The Tribunal found that FCA had not properly made out its case that the 3 individuals acted recklessly and consequently with a lack of integrity in relation to the subject matter of the references, and remitted the question of whether any of them should be banned to FCA for it to reconsider its decisions. Predominantly, it based this on reasoning that acting recklessly does not always equate to acting without integrity. The Tribunal said that recklessness has both subjective and objective elements – with the subjective element focusing on the state of knowledge of the relevant individual and the objective on whether it was reasonable for the person to have ignored the risk. The Tribunal thought the FCA had sought to extend the concept of a lack of integrity “beyond its proper bounds”. It also criticised the FCA for not having called certain witnesses who could have been key, for having believed evidence given by JBI that unsurprisingly sought to clear itself by blaming individuals, and, while it noted that JBI’s activities clearly merited the substantial fine that was imposed, the FCA could have divorced the allegations against the firm from those against the individuals, given there was clearly a conflict. There was also significant criticism of the FCA’s decision not to ban Mrs Whitehouse’s immediate superior, apparently solely on the reason that he ultimately raised the suspicion.

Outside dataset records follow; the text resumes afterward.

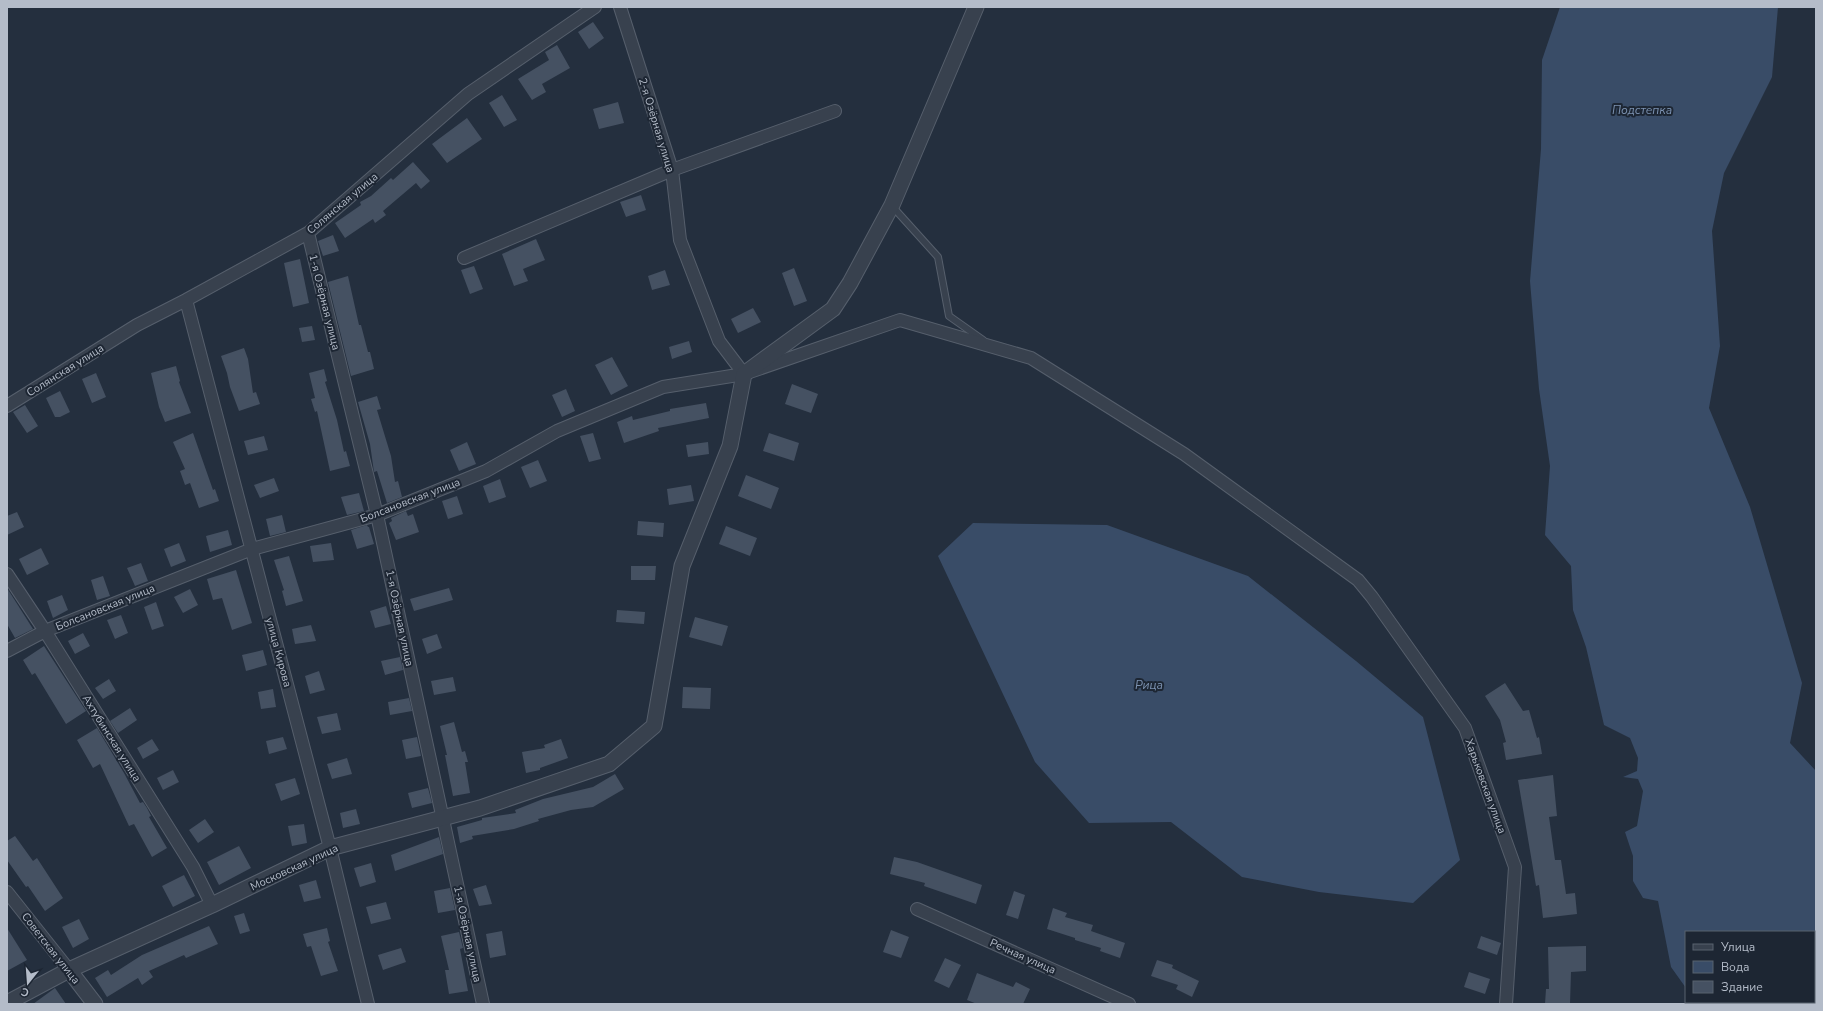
<svg xmlns="http://www.w3.org/2000/svg" width="1823" height="1011" font-family="'Nunito Sans',sans-serif">
	<style>
		.water { fill: #394c67 }
		.building { fill: #455162 }
		.lines { fill: none; stroke-linecap: round; stroke-linejoin: round }
		.service-casing { stroke: #565f6c; stroke-width: 8 }
		.minor-casing { stroke: #565f6c; stroke-width: 14 }
		.tertiary-casing { stroke: #565f6c; stroke-width: 17 }
		.service { stroke: #38414e; stroke-width: 6 }
		.minor { stroke: #38414e; stroke-width: 12 }
		.tertiary { stroke: #38414e; stroke-width: 15 }
		.labels { text-anchor: middle; stroke-width: 4; stroke-linejoin: round; paint-order: stroke }
		.street-label { font-size: 11px; fill: #b4bcc9; stroke: #1d2633 }
		.water-label { font-size: 12px; font-style: italic; fill: #7c92b1; stroke: #1d2633 }
	</style>
	<rect width="100%" height="100%" fill="#242f3e"/>
	<!-- water -->
	<path class="water" d="M 1560,7 L 1778,7 L 1772,77 L 1724,173 L 1712,231 L 1720,346 L 1709,408 L 1750,507 L 1802,683 L 1790,743 L 1816,771 L 1816,1004 L 1697,1004 L 1696,1002 L 1814,1002 L 1814,932 L 1686,932 L 1686,988 L 1671,967 L 1658,901 L 1643,898 L 1633,881 L 1633,856 L 1625,832 L 1637,826 L 1643,791 L 1638,779 L 1623,777 L 1637,771 L 1638,758 L 1630,738 L 1604,725 L 1586,647 L 1573,610 L 1571,566 L 1545,535 L 1550,466 L 1539,389 L 1530,281 L 1541,149 L 1542,60 Z
		M 973,523 L 1107,525 L 1248,576 L 1356,661 L 1423,717 L 1460,860 L 1413,903 L 1319,892 L 1242,877 L 1171,822 L 1089,823 L 1035,762 L 938,556 Z"/>
	<!-- building -->
	<path class="building" d="M 593,22 L 604,38 L 589,49 L 578,32 Z
		M 557,45 L 570,68 L 542,84 L 546,92 L 532,100 L 518,79 L 549,60 L 545,52 Z
		M 502,95 L 517,120 L 504,127 L 489,103 Z
		M 618,102 L 624,123 L 599,129 L 593,109 Z
		M 467,118 L 482,139 L 447,163 L 432,144 Z
		M 413,162 L 430,181 L 421,189 L 416,183 L 383,211 L 386,215 L 375,223 L 373,219 L 345,238 L 335,223 L 361,205 L 360,202 L 371,196 L 391,178 L 393,180 Z
		M 641,195 L 646,210 L 626,217 L 620,202 Z
		M 333,235 L 339,251 L 323,256 L 318,241 Z
		M 536,239 L 545,260 L 523,269 L 528,281 L 514,286 L 502,254 Z
		M 300,259 L 309,303 L 293,307 L 284,263 Z
		M 474,266 L 483,289 L 470,294 L 461,270 Z
		M 794,268 L 807,301 L 794,306 L 782,273 Z
		M 665,270 L 670,285 L 652,290 L 648,276 Z
		M 348,276 L 359,325 L 361,325 L 368,352 L 370,352 L 374,369 L 351,376 L 328,282 Z
		M 753,308 L 761,322 L 738,333 L 731,319 Z
		M 312,326 L 315,340 L 302,342 L 299,328 Z
		M 689,341 L 692,352 L 672,359 L 669,347 Z
		M 244,348 L 248,359 L 253,393 L 256,392 L 260,404 L 239,411 L 230,387 L 227,373 L 221,356 Z
		M 612,357 L 628,386 L 611,395 L 595,365 Z
		M 176,366 L 180,381 L 179,382 L 191,413 L 165,422 L 159,407 L 151,373 Z
		M 324,369 L 327,381 L 325,382 L 337,420 L 344,452 L 346,451 L 350,466 L 330,471 L 317,411 L 315,412 L 311,399 L 315,398 L 309,373 Z
		M 96,373 L 106,397 L 92,403 L 82,379 Z
		M 792,384 L 818,394 L 811,413 L 785,404 Z
		M 566,389 L 575,411 L 562,417 L 552,395 Z
		M 60,391 L 70,412 L 60,417 L 55,417 L 46,398 Z
		M 377,396 L 381,409 L 377,410 L 391,456 L 395,482 L 398,481 L 402,497 L 387,503 L 377,471 L 374,472 L 370,444 L 358,402 Z
		M 706,403 L 709,418 L 658,428 L 659,431 L 624,443 L 617,422 L 632,416 L 633,420 L 670,411 L 670,409 Z
		M 25,405 L 38,426 L 27,433 L 13,412 Z
		M 193,433 L 213,490 L 215,489 L 219,501 L 199,508 L 190,483 L 185,485 L 180,471 L 185,469 L 173,442 Z
		M 593,433 L 601,459 L 589,462 L 580,436 Z
		M 769,433 L 799,443 L 794,461 L 763,451 Z
		M 264,436 L 268,450 L 248,455 L 244,441 Z
		M 467,442 L 476,464 L 459,471 L 450,450 Z
		M 708,442 L 709,454 L 688,457 L 686,445 Z
		M 538,460 L 547,481 L 530,488 L 521,467 Z
		M 746,475 L 779,488 L 771,509 L 738,496 Z
		M 274,478 L 279,491 L 260,498 L 254,485 Z
		M 500,479 L 506,497 L 489,503 L 483,486 Z
		M 691,485 L 694,501 L 669,505 L 667,489 Z
		M 359,493 L 364,511 L 347,515 L 341,497 Z
		M 457,496 L 463,514 L 448,519 L 442,501 Z
		M 406,511 L 408,516 L 413,514 L 419,532 L 396,540 L 389,523 L 392,521 L 391,518 Z
		M 17,512 L 24,527 L 7,535 L 7,516 Z
		M 282,515 L 286,532 L 270,536 L 266,519 Z
		M 638,521 L 664,523 L 663,537 L 637,535 Z
		M 367,525 L 368,527 L 369,527 L 374,544 L 357,549 L 351,530 Z
		M 726,526 L 757,538 L 750,556 L 719,544 Z
		M 228,530 L 232,545 L 210,552 L 206,536 Z
		M 179,543 L 186,561 L 171,567 L 164,549 Z
		M 331,543 L 334,560 L 313,562 L 310,546 Z
		M 41,548 L 49,564 L 27,575 L 19,559 Z
		M 289,556 L 303,601 L 286,606 L 282,591 L 284,590 L 274,560 Z
		M 141,563 L 148,581 L 135,586 L 127,568 Z
		M 631,566 L 656,566 L 655,580 L 631,580 Z
		M 236,570 L 252,623 L 232,630 L 222,598 L 213,600 L 207,579 Z
		M 103,576 L 110,596 L 97,600 L 91,580 Z
		M 7,588 L 33,629 L 15,638 L 7,624 Z
		M 449,588 L 453,600 L 414,611 L 410,599 Z
		M 190,589 L 198,605 L 183,613 L 174,597 Z
		M 62,595 L 68,610 L 53,618 L 47,601 Z
		M 156,602 L 164,626 L 152,630 L 144,607 Z
		M 386,606 L 391,624 L 375,628 L 370,611 Z
		M 617,610 L 645,612 L 644,624 L 616,622 Z
		M 121,615 L 128,633 L 115,639 L 107,620 Z
		M 695,617 L 728,626 L 722,646 L 689,637 Z
		M 311,625 L 316,641 L 295,644 L 292,629 Z
		M 83,633 L 90,646 L 75,654 L 68,641 Z
		M 437,634 L 442,648 L 427,654 L 422,639 Z
		M 44,646 L 86,711 L 66,724 L 35,673 L 32,675 L 23,660 Z
		M 263,650 L 267,665 L 246,671 L 242,655 Z
		M 400,657 L 403,670 L 385,675 L 381,661 Z
		M 319,671 L 325,690 L 310,694 L 305,676 Z
		M 453,677 L 456,691 L 434,695 L 431,681 Z
		M 109,679 L 116,691 L 103,699 L 95,688 Z
		M 1505,683 L 1523,711 L 1529,710 L 1537,738 L 1539,737 L 1542,754 L 1506,760 L 1503,743 L 1506,742 L 1500,720 L 1485,696 Z
		M 683,687 L 711,688 L 710,709 L 682,708 Z
		M 273,689 L 276,707 L 261,709 L 258,692 Z
		M 409,698 L 412,711 L 390,715 L 388,702 Z
		M 130,708 L 137,720 L 118,733 L 110,721 Z
		M 337,713 L 341,730 L 322,734 L 317,717 Z
		M 454,722 L 462,752 L 465,751 L 468,762 L 465,762 L 470,793 L 453,796 L 445,755 L 447,755 L 440,726 Z
		M 97,728 L 124,773 L 140,803 L 143,802 L 147,808 L 151,816 L 149,817 L 167,848 L 152,857 L 134,824 L 129,826 L 100,764 L 93,768 L 77,740 Z
		M 283,737 L 287,749 L 269,754 L 266,741 Z
		M 417,737 L 421,756 L 406,759 L 402,740 Z
		M 152,739 L 159,750 L 143,759 L 137,748 Z
		M 561,739 L 568,758 L 540,768 L 540,770 L 526,773 L 522,752 L 545,748 L 544,745 Z
		M 347,758 L 352,774 L 332,779 L 327,764 Z
		M 173,770 L 179,782 L 163,790 L 157,778 Z
		M 615,774 L 624,789 L 593,807 L 571,810 L 538,819 L 539,821 L 514,829 L 472,836 L 473,839 L 460,843 L 457,827 L 482,820 L 482,818 L 516,813 L 515,810 L 543,799 L 593,787 Z
		M 1553,775 L 1557,816 L 1549,817 L 1555,860 L 1561,860 L 1566,894 L 1575,893 L 1577,914 L 1543,918 L 1539,885 L 1536,886 L 1518,780 Z
		M 295,778 L 300,794 L 281,801 L 275,784 Z
		M 428,788 L 432,803 L 412,808 L 408,793 Z
		M 356,809 L 360,824 L 343,828 L 340,813 Z
		M 205,819 L 214,832 L 198,843 L 189,830 Z
		M 304,824 L 307,843 L 292,846 L 288,826 Z
		M 15,836 L 33,861 L 37,858 L 63,898 L 45,911 L 28,886 L 26,887 L 7,860 L 7,841 Z
		M 439,837 L 443,854 L 395,871 L 391,855 Z
		M 239,846 L 251,868 L 219,885 L 207,862 Z
		M 894,857 L 917,862 L 982,885 L 976,904 L 924,886 L 925,883 L 890,874 Z
		M 371,863 L 376,882 L 360,887 L 354,868 Z
		M 184,875 L 195,896 L 173,907 L 162,886 Z
		M 316,880 L 321,898 L 304,902 L 299,885 Z
		M 486,885 L 492,904 L 479,906 L 473,889 Z
		M 450,888 L 455,910 L 438,913 L 434,891 Z
		M 1014,891 L 1025,895 L 1018,919 L 1006,915 Z
		M 386,902 L 391,919 L 371,924 L 366,907 Z
		M 1053,908 L 1067,913 L 1065,917 L 1093,925 L 1091,931 L 1125,943 L 1120,958 L 1100,951 L 1101,948 L 1075,940 L 1075,938 L 1047,929 Z
		M 244,913 L 250,931 L 240,934 L 234,916 Z
		M 79,919 L 89,939 L 73,948 L 62,927 Z
		M 209,926 L 218,944 L 186,958 L 184,955 L 149,971 L 153,977 L 142,985 L 138,978 L 107,997 L 95,978 L 108,970 L 111,975 L 142,955 Z
		M 7,928 L 27,960 L 7,971 Z
		M 327,928 L 330,941 L 328,942 L 338,971 L 321,976 L 311,946 L 307,947 L 303,934 Z
		M 891,930 L 909,937 L 901,958 L 883,952 Z
		M 502,931 L 506,955 L 490,958 L 486,934 Z
		M 459,932 L 463,948 L 460,949 L 468,991 L 449,994 L 445,970 L 449,970 L 441,936 Z
		M 1481,936 L 1501,943 L 1497,955 L 1477,948 Z
		M 1586,946 L 1586,971 L 1571,972 L 1570,1004 L 1545,1004 L 1546,989 L 1549,989 L 1548,947 Z
		M 401,948 L 406,962 L 383,970 L 378,955 Z
		M 945,958 L 961,965 L 949,988 L 934,981 Z
		M 1157,960 L 1173,965 L 1172,968 L 1199,981 L 1192,997 L 1176,989 L 1178,985 L 1151,976 Z
		M 1469,972 L 1490,979 L 1485,994 L 1464,987 Z
		M 977,973 L 1013,987 L 1016,982 L 1030,989 L 1023,1004 L 977,1004 L 967,1000 Z
		M 55,988 L 66,1004 L 33,1004 Z"/>
	<g class="lines">
		<!-- service casing -->
		<g class="service-casing">
			<path id="service" d="M 892,206 L 938,257 L 949,316 L 983,340"/>
		</g>
		<!-- minor casing -->
		<g class="minor-casing">
			<path id="minor" d="M 620,7 L 672,170 L 680,240 L 719,341 L 744,374
				M 308,233 L 377,515 L 483,1004
				M 464,258 L 672,170 L 835,111
				M 186,300 L 330,848 L 368,1004
				M 7,406 L 137,325 L 186,300 L 308,233 L 468,94 L 595,7
				M 7,574 L 45,631 L 193,867 L 212,905
				M 7,651 L 45,631 L 252,549 L 377,515 L 486,471 L 557,431 L 663,387 L 744,374 L 900,320 L 1031,358 L 1184,454 L 1358,580 L 1372,597 L 1465,728 L 1515,867 L 1506,1004
				M 7,892 L 69,970
				M 917,909 L 1129,1004"/>
		</g>
		<!-- tertiary casing -->
		<g class="tertiary-casing">
			<path id="tertiary" d="M 69,970 L 95,1004
				M 7,1003 L 69,970 L 212,905 L 330,848 L 480,808 L 609,764 L 654,726 L 682,566 L 730,446 L 744,374 L 833,309 L 850,283 L 892,205 L 976,7"/>
		</g>
		<!-- service -->
		<use href="#service" class="service"/>
		<!-- minor -->
		<use href="#minor" class="minor"/>
		<!-- tertiary -->
		<use href="#tertiary" class="tertiary"/>
	</g>
	<g class="labels">
		<!-- street labels -->
		<g class="street-label">
			<text transform="translate(657 125) rotate(73)" y="4">2-я Озёрная улица</text>
			<text transform="translate(342 203) rotate(-40)" y="4">Солянская улица</text>
			<text transform="translate(325 302) rotate(76)" y="4">1-я Озёрная улица</text>
			<text transform="translate(65 370) rotate(-32)" y="4">Солянская улица</text>
			<text transform="translate(410 500) rotate(-21)" y="4">Болсановская улица</text>
			<text transform="translate(105 607) rotate(-22)" y="4">Болсановская улица</text>
			<text transform="translate(400 618) rotate(78)" y="4">1-я Озёрная улица</text>
			<text transform="translate(279 652) rotate(75)" y="4">улица Кирова</text>
			<text transform="translate(112 738) rotate(58)" y="4">Ахтубинская улица</text>
			<text transform="translate(1486 786) rotate(70)" y="4">Харьковская улица</text>
			<text transform="translate(294 867) rotate(-25)" y="4">Московская улица</text>
			<text transform="translate(468 934) rotate(78)" y="4">1-я Озёрная улица</text>
			<text transform="translate(51 948) rotate(52)" y="4">Советская улица</text>
			<text transform="translate(1023 956) rotate(24)" y="4">Речная улица</text>
		</g>
		<!-- water labels -->
		<g class="water-label">
			<text x="1642" y="114">Подстепка</text>
			<text x="1149" y="689">Рица</text>
		</g>
	</g>
	<!-- border -->
	<rect width="1823" height="1011" fill="none" stroke="#b4bcc9" stroke-width="16"/>
	<!-- legend -->
	<rect x="1685" y="931" width="130" height="72" fill="#1d2633" stroke="#59626f"/>
	<rect x="1693" y="944" width="20" height="6" fill="#38414e" stroke="#59626f"/>
	<text x="1721" y="951" font-size="12" fill="#b4bcc9">Улица</text>
	<rect x="1693" y="961" width="20" height="12" fill="#394c67" stroke="#59626f"/>
	<text x="1721" y="971" font-size="12" fill="#b4bcc9">Вода</text>
	<rect x="1693" y="981" width="20" height="12" fill="#455162" stroke="#59626f"/>
	<text x="1721" y="991" font-size="12" fill="#b4bcc9">Здание</text>
	<!-- north arrow -->
	<g transform="translate(28 983) rotate(197)" stroke="#1d2633" stroke-width="3" paint-order="stroke">
	<path d="M0-3L7 15L0 10L-7 15Z" fill="#b4bcc9"/>
	<text y="-6" font-size="11" font-weight="bold" text-anchor="middle" fill="#b4bcc9">С</text>
	</g>
</svg>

FCA, responding to the decision, noted that it had already had a successful outcome through its fine on JBI. It was pleased the Tribunal had criticised many aspects of the conduct of the relevant individuals, although it considered the conduct was negligent rather than reckless. FCA also commented that one document that human error was the reason that one document that should have been disclosed was not – and that it takes seriously the Tribunal’s recommendations and it reviewing its disclosure process although human error can never be completely discounted. It also noted the criticisms on delays, although commented much of this was outside its control.